• _Dane do wykorzystania_:
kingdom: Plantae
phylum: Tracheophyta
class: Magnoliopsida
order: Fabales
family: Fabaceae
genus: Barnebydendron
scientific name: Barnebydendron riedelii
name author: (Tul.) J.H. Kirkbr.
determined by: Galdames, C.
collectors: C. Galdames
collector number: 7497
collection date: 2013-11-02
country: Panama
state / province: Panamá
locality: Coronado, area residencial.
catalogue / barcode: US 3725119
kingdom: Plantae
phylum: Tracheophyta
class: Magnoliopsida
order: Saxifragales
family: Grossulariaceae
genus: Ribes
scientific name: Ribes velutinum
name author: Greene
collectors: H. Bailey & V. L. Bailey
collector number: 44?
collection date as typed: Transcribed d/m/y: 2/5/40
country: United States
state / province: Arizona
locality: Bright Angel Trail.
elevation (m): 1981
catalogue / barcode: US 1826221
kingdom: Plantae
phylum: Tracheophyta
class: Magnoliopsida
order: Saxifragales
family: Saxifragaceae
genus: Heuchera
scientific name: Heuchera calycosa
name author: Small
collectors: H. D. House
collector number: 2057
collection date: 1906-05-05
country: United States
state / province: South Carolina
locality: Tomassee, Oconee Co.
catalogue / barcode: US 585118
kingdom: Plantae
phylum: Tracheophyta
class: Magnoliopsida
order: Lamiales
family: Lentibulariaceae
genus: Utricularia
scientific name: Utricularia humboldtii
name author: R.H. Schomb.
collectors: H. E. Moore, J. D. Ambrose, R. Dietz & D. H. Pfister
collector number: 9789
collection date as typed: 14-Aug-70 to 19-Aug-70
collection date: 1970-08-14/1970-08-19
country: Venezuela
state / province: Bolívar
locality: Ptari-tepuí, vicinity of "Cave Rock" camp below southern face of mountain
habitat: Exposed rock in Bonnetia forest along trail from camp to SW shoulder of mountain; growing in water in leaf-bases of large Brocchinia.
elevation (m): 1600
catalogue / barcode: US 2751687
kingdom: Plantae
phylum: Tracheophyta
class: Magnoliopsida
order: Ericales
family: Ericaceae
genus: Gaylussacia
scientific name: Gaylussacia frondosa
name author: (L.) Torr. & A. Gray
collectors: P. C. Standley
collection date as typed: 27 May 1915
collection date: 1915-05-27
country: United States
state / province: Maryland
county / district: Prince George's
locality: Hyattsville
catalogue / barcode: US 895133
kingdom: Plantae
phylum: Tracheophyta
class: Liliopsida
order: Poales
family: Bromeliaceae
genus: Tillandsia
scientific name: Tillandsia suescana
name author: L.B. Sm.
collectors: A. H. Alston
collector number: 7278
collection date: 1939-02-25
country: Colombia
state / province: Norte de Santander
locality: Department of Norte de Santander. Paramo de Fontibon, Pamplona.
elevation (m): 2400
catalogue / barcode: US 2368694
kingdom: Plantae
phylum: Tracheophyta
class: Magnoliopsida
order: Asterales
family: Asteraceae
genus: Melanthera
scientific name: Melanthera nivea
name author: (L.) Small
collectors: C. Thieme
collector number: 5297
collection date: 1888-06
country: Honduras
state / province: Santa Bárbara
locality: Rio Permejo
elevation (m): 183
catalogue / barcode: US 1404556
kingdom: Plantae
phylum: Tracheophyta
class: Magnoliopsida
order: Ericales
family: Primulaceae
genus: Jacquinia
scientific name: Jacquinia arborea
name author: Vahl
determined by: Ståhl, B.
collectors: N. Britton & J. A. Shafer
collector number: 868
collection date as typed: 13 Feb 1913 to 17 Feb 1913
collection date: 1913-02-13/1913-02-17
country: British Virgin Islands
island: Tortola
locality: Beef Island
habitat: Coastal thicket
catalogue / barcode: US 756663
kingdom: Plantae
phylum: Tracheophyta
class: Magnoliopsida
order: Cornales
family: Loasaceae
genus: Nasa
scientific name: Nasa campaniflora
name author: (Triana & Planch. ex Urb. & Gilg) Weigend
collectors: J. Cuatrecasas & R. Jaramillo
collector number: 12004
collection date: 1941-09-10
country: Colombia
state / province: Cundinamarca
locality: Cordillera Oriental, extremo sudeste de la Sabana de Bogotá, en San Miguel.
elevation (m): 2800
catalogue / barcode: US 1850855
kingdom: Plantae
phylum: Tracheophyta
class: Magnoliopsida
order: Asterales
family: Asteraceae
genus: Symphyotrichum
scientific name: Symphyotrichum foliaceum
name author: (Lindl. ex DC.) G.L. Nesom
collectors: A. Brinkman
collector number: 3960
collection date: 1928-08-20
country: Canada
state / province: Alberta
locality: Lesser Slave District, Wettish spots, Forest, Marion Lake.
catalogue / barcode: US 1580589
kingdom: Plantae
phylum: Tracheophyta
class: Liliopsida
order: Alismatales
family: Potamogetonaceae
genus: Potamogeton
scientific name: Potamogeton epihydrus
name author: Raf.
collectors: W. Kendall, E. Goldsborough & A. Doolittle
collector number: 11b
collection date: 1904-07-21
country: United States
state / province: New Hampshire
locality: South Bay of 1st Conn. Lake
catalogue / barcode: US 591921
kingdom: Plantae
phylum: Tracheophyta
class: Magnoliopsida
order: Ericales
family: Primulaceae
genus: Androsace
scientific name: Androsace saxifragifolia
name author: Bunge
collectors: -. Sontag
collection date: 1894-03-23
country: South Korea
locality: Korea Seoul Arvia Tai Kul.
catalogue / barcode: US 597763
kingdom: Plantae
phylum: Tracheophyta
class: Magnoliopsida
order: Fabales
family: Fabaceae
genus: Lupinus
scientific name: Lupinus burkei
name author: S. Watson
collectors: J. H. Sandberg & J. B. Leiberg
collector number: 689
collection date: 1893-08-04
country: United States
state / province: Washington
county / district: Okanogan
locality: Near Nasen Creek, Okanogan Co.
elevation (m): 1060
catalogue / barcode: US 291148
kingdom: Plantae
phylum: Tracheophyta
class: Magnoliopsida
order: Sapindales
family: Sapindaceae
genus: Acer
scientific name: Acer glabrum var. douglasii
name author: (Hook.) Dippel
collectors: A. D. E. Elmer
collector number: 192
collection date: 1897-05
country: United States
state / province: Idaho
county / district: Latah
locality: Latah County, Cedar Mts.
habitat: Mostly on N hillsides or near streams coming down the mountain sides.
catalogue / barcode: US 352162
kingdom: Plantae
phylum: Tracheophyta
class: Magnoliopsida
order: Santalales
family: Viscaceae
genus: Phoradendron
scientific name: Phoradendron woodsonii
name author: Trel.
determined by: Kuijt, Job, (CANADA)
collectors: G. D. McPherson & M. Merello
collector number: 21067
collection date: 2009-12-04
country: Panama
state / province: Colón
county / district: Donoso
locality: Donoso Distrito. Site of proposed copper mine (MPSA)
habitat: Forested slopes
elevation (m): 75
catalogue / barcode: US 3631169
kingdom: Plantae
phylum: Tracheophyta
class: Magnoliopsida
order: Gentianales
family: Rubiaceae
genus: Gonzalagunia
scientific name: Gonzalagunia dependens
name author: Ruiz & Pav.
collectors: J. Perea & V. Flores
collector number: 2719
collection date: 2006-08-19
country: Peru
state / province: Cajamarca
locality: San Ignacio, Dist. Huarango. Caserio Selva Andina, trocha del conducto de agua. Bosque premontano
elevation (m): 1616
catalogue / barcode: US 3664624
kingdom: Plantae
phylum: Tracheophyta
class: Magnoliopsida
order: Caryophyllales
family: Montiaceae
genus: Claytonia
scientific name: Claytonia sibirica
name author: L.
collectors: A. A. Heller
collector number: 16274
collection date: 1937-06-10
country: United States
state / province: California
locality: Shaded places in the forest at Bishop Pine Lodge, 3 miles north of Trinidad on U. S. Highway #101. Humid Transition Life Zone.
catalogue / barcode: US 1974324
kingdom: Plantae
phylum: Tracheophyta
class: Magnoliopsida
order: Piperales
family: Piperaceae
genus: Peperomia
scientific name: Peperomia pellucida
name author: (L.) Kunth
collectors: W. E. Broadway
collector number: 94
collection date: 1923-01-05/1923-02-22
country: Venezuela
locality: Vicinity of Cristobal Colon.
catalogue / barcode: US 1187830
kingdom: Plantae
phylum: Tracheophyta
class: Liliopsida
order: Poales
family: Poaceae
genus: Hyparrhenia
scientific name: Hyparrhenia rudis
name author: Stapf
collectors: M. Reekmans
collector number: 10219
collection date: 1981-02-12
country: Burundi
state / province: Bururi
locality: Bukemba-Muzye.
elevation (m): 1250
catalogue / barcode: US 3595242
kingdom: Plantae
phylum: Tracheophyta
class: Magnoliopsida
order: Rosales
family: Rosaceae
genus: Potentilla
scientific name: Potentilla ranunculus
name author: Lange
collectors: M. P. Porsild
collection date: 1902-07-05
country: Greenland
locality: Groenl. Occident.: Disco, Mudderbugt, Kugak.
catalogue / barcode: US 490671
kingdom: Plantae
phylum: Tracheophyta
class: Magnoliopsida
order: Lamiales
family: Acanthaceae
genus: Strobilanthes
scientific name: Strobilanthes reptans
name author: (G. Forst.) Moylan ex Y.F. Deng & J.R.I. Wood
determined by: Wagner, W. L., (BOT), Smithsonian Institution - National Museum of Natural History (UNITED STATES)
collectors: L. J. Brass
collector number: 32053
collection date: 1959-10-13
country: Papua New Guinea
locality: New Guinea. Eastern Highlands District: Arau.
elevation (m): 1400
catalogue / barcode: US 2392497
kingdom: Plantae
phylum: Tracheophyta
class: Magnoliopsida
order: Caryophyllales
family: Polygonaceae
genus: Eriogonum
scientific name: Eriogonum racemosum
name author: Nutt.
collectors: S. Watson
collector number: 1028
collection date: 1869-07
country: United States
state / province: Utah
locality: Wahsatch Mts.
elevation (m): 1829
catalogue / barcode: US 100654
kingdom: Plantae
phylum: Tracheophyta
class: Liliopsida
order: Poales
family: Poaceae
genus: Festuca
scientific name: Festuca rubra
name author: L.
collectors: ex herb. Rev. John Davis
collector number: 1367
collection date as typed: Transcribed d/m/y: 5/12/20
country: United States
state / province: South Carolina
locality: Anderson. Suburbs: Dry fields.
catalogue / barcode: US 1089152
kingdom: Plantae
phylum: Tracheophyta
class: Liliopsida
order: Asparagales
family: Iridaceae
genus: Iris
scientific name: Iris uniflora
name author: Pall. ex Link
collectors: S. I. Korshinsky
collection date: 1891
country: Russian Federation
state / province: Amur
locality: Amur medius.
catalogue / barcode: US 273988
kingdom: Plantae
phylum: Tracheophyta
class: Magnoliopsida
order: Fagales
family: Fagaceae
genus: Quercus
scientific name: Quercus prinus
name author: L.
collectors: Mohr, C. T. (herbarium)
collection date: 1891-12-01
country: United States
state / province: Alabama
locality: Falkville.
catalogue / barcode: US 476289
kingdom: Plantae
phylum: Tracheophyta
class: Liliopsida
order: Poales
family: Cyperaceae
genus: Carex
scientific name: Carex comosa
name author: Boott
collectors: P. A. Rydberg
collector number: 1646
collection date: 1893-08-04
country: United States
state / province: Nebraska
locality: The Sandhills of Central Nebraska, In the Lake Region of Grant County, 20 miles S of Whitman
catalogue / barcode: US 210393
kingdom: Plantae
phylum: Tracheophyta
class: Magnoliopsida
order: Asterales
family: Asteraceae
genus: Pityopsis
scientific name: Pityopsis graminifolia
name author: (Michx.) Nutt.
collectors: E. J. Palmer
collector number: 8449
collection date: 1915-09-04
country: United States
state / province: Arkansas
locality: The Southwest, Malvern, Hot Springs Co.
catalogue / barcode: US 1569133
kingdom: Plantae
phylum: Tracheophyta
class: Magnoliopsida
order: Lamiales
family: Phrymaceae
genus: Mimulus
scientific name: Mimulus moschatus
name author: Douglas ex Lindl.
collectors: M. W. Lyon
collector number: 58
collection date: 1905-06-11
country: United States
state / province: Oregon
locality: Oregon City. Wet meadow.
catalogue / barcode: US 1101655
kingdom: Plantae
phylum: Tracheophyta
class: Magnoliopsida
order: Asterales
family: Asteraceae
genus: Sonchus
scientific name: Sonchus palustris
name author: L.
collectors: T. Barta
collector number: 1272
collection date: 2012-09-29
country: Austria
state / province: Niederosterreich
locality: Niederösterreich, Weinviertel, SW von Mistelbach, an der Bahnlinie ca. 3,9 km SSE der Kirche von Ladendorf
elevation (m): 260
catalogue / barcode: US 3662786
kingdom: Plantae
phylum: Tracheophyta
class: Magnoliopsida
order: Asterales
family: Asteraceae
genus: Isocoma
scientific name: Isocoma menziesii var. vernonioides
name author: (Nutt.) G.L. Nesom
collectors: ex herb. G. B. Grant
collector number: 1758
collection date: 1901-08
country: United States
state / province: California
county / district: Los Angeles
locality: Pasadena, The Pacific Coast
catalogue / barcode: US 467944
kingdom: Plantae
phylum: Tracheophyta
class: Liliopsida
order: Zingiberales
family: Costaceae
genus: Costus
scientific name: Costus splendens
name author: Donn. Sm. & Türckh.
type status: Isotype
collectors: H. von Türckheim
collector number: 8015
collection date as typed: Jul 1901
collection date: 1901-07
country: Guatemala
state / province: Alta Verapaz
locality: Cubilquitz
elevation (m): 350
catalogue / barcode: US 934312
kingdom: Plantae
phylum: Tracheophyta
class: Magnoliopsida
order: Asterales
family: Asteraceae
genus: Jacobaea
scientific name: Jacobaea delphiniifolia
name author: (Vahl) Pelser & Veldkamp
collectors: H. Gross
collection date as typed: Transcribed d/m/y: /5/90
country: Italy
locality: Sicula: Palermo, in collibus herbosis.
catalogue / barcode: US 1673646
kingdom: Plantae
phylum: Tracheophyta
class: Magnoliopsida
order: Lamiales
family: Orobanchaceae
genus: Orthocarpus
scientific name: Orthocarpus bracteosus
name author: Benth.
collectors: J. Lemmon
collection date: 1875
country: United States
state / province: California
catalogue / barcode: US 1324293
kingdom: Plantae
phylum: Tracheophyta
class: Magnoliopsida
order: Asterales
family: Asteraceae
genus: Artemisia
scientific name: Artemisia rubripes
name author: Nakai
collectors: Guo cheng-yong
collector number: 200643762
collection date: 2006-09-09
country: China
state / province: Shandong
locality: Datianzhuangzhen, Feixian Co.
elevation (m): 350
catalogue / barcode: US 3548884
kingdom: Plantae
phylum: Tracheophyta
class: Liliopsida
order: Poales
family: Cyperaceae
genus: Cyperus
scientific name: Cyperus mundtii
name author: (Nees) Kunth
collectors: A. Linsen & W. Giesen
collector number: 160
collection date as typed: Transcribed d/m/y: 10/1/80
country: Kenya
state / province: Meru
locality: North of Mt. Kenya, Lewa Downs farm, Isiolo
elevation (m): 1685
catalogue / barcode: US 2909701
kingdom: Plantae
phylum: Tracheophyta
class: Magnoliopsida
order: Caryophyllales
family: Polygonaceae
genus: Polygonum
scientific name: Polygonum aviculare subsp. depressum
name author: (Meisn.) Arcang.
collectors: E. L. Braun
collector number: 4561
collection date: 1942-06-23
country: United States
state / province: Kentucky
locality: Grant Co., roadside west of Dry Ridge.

• _Treść zadania_: Przepisz słowo w słowo wiersze z powyższych rekordów, zaczynając od samego początku i idąc aż do wiersza z „catalogue / barcode: US 3725119”, razem z tym wierszem.

• _Rozwiązanie_:
kingdom: Plantae
phylum: Tracheophyta
class: Magnoliopsida
order: Fabales
family: Fabaceae
genus: Barnebydendron
scientific name: Barnebydendron riedelii
name author: (Tul.) J.H. Kirkbr.
determined by: Galdames, C.
collectors: C. Galdames
collector number: 7497
collection date: 2013-11-02
country: Panama
state / province: Panamá
locality: Coronado, area residencial.
catalogue / barcode: US 3725119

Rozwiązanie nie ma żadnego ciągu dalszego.